● **Solicitação**: Repita fielmente as linhas da listagem abaixo, desde a que contém "face of crisis." até a que contém "Wasps & Hornets", incluindo essas duas.

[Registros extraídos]
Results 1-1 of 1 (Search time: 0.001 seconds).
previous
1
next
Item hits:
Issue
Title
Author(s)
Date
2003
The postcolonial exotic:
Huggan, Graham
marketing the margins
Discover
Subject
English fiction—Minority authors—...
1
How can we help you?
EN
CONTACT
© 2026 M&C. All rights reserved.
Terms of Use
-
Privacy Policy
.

* * *

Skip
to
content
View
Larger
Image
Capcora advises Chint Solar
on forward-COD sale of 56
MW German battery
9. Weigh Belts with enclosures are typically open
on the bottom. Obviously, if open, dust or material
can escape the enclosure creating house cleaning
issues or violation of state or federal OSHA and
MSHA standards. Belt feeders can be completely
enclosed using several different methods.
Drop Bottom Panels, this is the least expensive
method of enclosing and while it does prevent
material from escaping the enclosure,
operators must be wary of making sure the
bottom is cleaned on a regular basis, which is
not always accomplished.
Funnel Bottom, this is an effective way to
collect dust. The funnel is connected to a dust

* * *

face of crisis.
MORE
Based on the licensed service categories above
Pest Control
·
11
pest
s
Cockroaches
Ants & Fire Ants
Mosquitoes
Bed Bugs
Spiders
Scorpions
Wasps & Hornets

● **Seção de resposta**:
face of crisis.
MORE
Based on the licensed service categories above
Pest Control
·
11
pest
s
Cockroaches
Ants & Fire Ants
Mosquitoes
Bed Bugs
Spiders
Scorpions
Wasps & Hornets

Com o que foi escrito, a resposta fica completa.